Davis-Monthan initially said that at 2:30 p.m., they had jets arriving ahead of the 2019 Heritage Flight Training event, but then said all of those aircraft, including F-35s and F-22s, arrived more than 40 minutes before the boom was heard and felt.
Anchor Dan Marries has reached out to ASARCO, which operates the Silverbell Mine on the northwest side to see if they were blasting, but has not heard back.
A seismometer at the University of Arizona picked up this boom too.
“There is a clear signal between 2:42 and 2:43 on the Tucson seismic station,” said assistant professor Eric Kiser. “I felt it in the Gould-Simpson building on campus.”
“We do not know if what the community is experiencing is indeed a sonic boom. We know that we had F-22s and F-35s land here yesterday and this afternoon for the annual Heritage Flight Training and Certification Course. If the aircraft was approaching to land at D-M, is it highly unlikely it was going fast enough to create a sonic boom,” Public Affairs Officer with Davis-Monthan Air Force Base, Lt. Casey Bell said on Tuesday.
Luke Air Force said they had no jets over the Barry Goldwater Range, which is near Ajo.
Deputy James Allerton with the Pima County Sheriff’s Department said they received “a large number of calls” from people reporting the boom.
Tuesday’s incident was similar to reports from the last few weeks with a large difference -- the others happened in the morning.
Around 8:39 a.m. Tuesday, Feb. 5, KOLD News 13 anchor Dan Marries said he felt it not far from Ina and Interstate 10. He posted about it on Facebook and the response was immediate.
There was a similar sensation at 8:51 a.m. on Thursday, Jan 31. The same phenomenon; a rumble causing homes to shake and windows to rattle. Dan felt that one too on the northwest side and once again, so did so many others on Facebook all across Tucson and surrounding areas.
Dan checked with the three closest military installations. Davis-Monthan reported no sonic booms and neither did the 162nd Fighter Wing. Sean Clements from Luke Air Force Base’s public affairs unit confirmed two sonic booms near Sells, Arizona, about 60 miles southwest of Tucson. BOOM. Mystery solved. Until he gave the times. The first happened at 9:36 a.m. and the second at 10:14 a.m. The incident so many reported feeling and hearing happened at 8:51 a.m.
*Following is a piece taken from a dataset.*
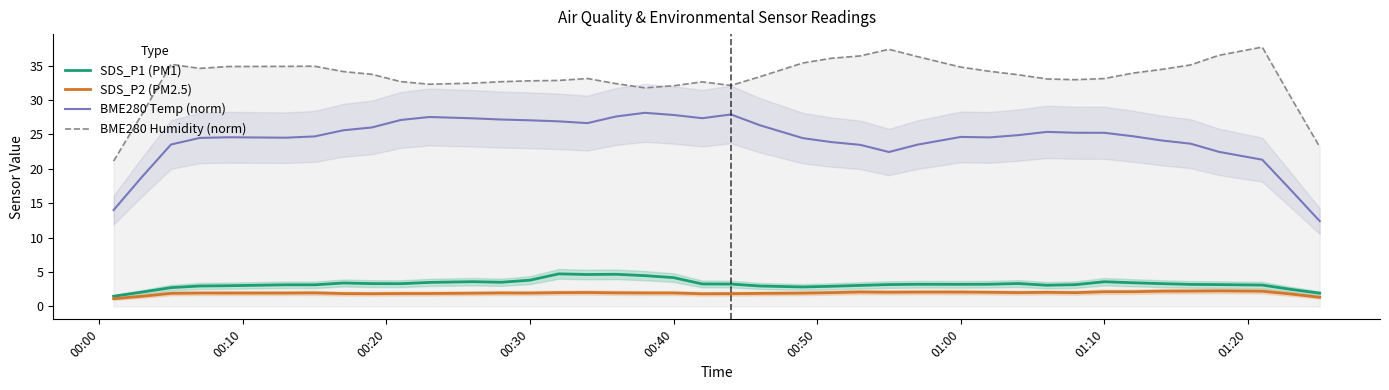

What is the average value of the BME280 Humidity (norm) series?

33.2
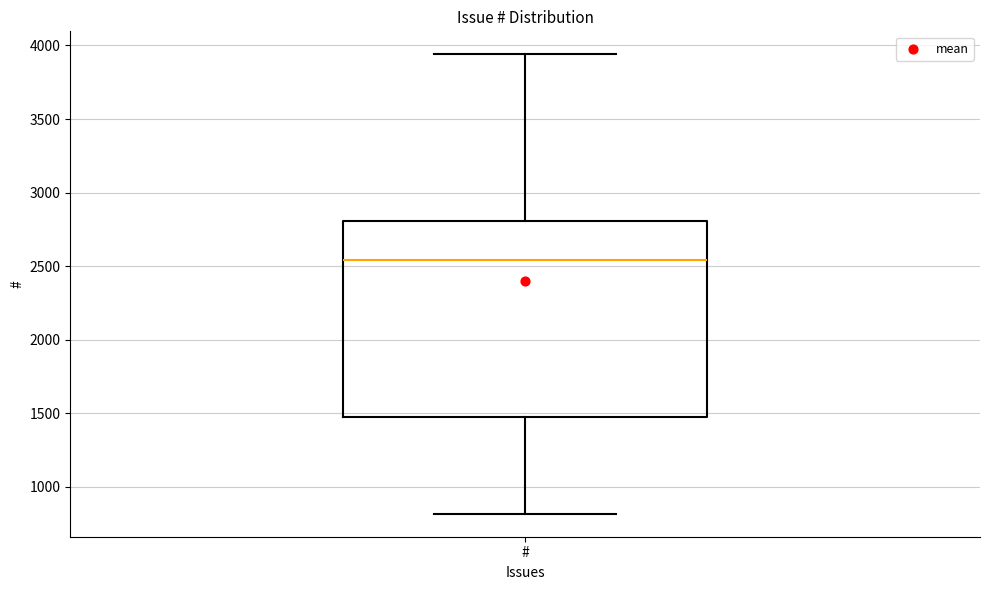

Where is the lower edge of the box for # on the y-axis? The values are not printed on the chart, so give them approximately, as read against the axis.

1450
The times are off by more than a half-hour. Not even close.
Earthquakes might be more common than you might think in Arizona. Looking at the U.S. Geological Survey earthquake detector, there were no quakes at these particular times eliminating that possibility.
Dan checked with the Department of Geosciences at the University of Arizona regarding the Jan. 31 incident.
Kiser, an assistant professor, noticed readings on the measuring machine, “there is a high frequency signal on the Tucson seismometer between 8:51 a.m. and 8:52 a.m. (see picture below), but the signal looks quite a bit different than what we observed when the widespread tremors were felt about a year ago. In particular, last year’s signal lasted a few seconds, where as the signal from today lasts 40 to 60 seconds.”
Assistant professor Kiser provided information regarding another incident that occurred on Nov. 28, 2017 saying, “I looked through the Tucson station seismic data this morning, and there definitely is an event that shows up around 8:11-8:12 p.m. (See picture below). The seismology group looked at the waveforms today, but it is difficult to determine what the source is, using one seismic station. Generally, we would expect a sonic boom to not be as impulsive as this signal. A mine blast could be the source, but I would be surprised if they were blasting that late.”
Mining is big business in southern Arizona and blasting is very common so Dan spoke with Debbie McMorrow at ASARCO mining which owns and operates several mines around Tucson. She said ASARCO doesn’t usually conduct blasting in the mornings and certainly did not conduct any during the previous times people felt the shaking.
CalPortland also conducts blasting operations but an employee told Dan today the company has not done any blasting in the Tucson area since January 29.
Through the process of elimination for these three incidents, it can be concluded that these booms/rumblings were not caused by a sonic boom, earthquake, or mine blasting operations. And so the mystery continues.